> [Job item]
Nothing in the records that follow should differ once you have copied them out.

Page-level text extractions
§ §

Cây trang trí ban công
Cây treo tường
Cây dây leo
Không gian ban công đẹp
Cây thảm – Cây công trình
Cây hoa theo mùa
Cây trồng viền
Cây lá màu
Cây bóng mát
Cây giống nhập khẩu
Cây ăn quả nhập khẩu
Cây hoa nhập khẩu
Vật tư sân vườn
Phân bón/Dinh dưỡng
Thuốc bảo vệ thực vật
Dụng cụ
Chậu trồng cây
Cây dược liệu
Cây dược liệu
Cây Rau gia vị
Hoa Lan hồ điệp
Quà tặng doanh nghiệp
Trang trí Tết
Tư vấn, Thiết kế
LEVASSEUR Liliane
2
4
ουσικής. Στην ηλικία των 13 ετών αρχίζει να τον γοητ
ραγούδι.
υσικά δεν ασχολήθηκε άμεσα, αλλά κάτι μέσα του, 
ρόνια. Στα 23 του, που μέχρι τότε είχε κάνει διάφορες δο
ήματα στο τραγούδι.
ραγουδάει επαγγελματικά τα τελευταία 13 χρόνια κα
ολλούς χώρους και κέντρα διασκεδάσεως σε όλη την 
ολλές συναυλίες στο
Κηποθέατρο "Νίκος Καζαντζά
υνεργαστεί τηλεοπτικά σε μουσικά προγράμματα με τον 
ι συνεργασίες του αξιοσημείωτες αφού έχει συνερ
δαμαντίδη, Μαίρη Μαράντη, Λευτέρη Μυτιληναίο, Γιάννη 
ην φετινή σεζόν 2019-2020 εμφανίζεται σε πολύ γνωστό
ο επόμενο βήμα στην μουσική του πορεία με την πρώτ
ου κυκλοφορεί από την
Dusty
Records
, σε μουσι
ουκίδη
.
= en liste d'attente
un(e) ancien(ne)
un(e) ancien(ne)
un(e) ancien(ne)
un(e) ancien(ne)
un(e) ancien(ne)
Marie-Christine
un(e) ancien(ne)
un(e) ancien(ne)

§ §

> [Exercise output]
Cây trang trí ban công
Cây treo tường
Cây dây leo
Không gian ban công đẹp
Cây thảm – Cây công trình
Cây hoa theo mùa
Cây trồng viền
Cây lá màu
Cây bóng mát
Cây giống nhập khẩu
Cây ăn quả nhập khẩu
Cây hoa nhập khẩu
Vật tư sân vườn
Phân bón/Dinh dưỡng
Thuốc bảo vệ thực vật
Dụng cụ
Chậu trồng cây
Cây dược liệu
Cây dược liệu
Cây Rau gia vị
Hoa Lan hồ điệp
Quà tặng doanh nghiệp
Trang trí Tết
Tư vấn, Thiết kế
LEVASSEUR Liliane
2
4
ουσικής. Στην ηλικία των 13 ετών αρχίζει να τον γοητ
ραγούδι.
υσικά δεν ασχολήθηκε άμεσα, αλλά κάτι μέσα του, 
ρόνια. Στα 23 του, που μέχρι τότε είχε κάνει διάφορες δο
ήματα στο τραγούδι.
ραγουδάει επαγγελματικά τα τελευταία 13 χρόνια κα
ολλούς χώρους και κέντρα διασκεδάσεως σε όλη την 
ολλές συναυλίες στο
Κηποθέατρο "Νίκος Καζαντζά
υνεργαστεί τηλεοπτικά σε μουσικά προγράμματα με τον 
ι συνεργασίες του αξιοσημείωτες αφού έχει συνερ
δαμαντίδη, Μαίρη Μαράντη, Λευτέρη Μυτιληναίο, Γιάννη 
ην φετινή σεζόν 2019-2020 εμφανίζεται σε πολύ γνωστό
ο επόμενο βήμα στην μουσική του πορεία με την πρώτ
ου κυκλοφορεί από την
Dusty
Records
, σε μουσι
ουκίδη
.
= en liste d'attente
un(e) ancien(ne)
un(e) ancien(ne)
un(e) ancien(ne)
un(e) ancien(ne)
un(e) ancien(ne)
Marie-Christine
un(e) ancien(ne)
un(e) ancien(ne)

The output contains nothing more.